• **TEXT EXCERPT**:
Start of Block

You are viewing a plain text version of this content. The canonical link for it is here.
Posted to issues-all@impala.apache.org by "ASF subversion and git services (Jira)" <ji...@apache.org> on 2020/04/20 13:35:01 UTC

[jira] [Commented] (IMPALA-9512) Milestone 2: Validate each row against the valid write id list

    [ https://issues.apache.org/jira/browse/IMPALA-9512?page=com.atlassian.jira.plugin.system.issuetabpanels:comment-tabpanel&focusedCommentId=17087732#comment-17087732 ] 

ASF subversion and git services commented on IMPALA-9512:
---------------------------------------------------------

Commit 248c6d2495d4628c10e6bdbb00f9ed170bba19b6 in impala's branch refs/heads/master from Zoltan Borok-Nagy
[ https://gitbox.apache.org/repos/asf?p=impala.git;h=248c6d2 ]

IMPALA-9469: ORC scanner vectorization for collection types

This commit only keeps the batched read path of ORC columns, i.e.
from now on we always read ORC values into a scratch batch. Thanks to
this we also get codegen out of the box.

From now on materialization of the table-level tuples are always driven
by the root struct reader. This will enable us to implement row
validation (against a valid write id list) much easier. It's needed
for IMPALA-9512.

I eliminated the OrcComplexColumnReader::TransferTuple() interface
and the related codes. HdfsOrcScanner became simpler. Now it just calls
TopLevelReadValueBatch() on the root struct reader which tracks the
row index of the table-level tuples and calls ReadValueBatch on its
children accordingly. The children don't need to track the state
as they are always being told which row they need to read.

End of Block

• **DATASET SECTION**:
Start of Block

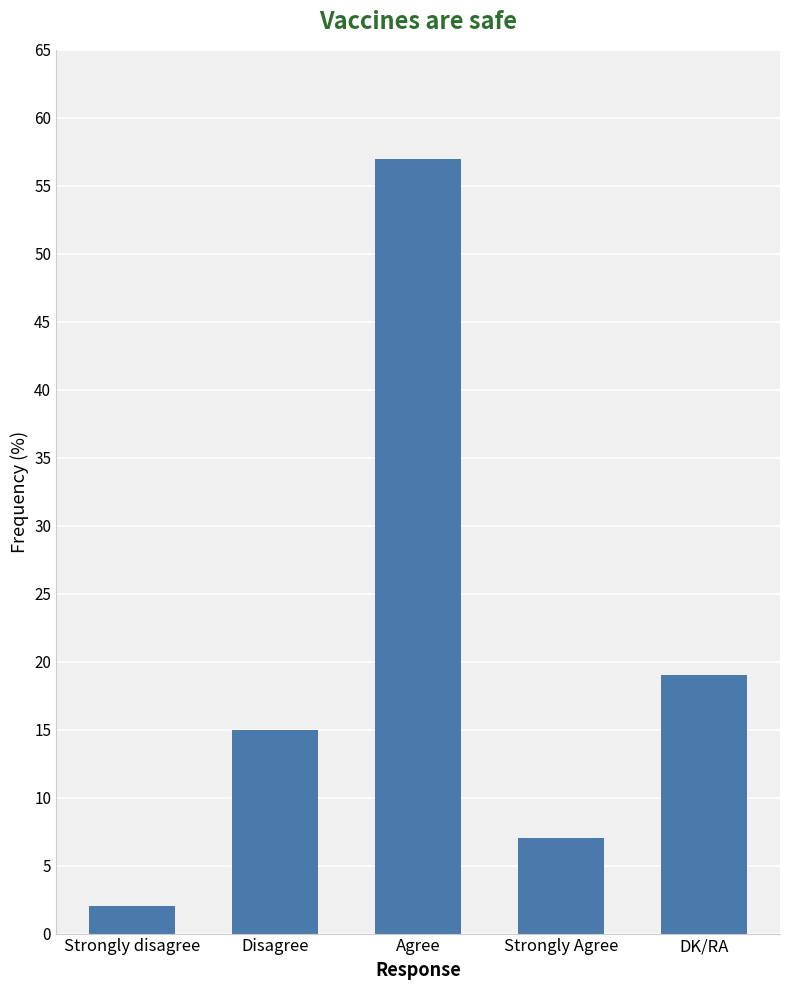

True or false: the data shows 57 at Agree.

True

End of Block

Reproduce the Jira comment starting at "Commit 248c6d2495d4628c10e6bdbb00f9ed170bba19b6 in" and ending at "ORC columns, i.e.", with every "ORC" replaced by "Parquet".

Commit 248c6d2495d4628c10e6bdbb00f9ed170bba19b6 in impala's branch refs/heads/master from Zoltan Borok-Nagy
[ https://gitbox.apache.org/repos/asf?p=impala.git;h=248c6d2 ]

IMPALA-9469: Parquet scanner vectorization for collection types

This commit only keeps the batched read path of Parquet columns, i.e.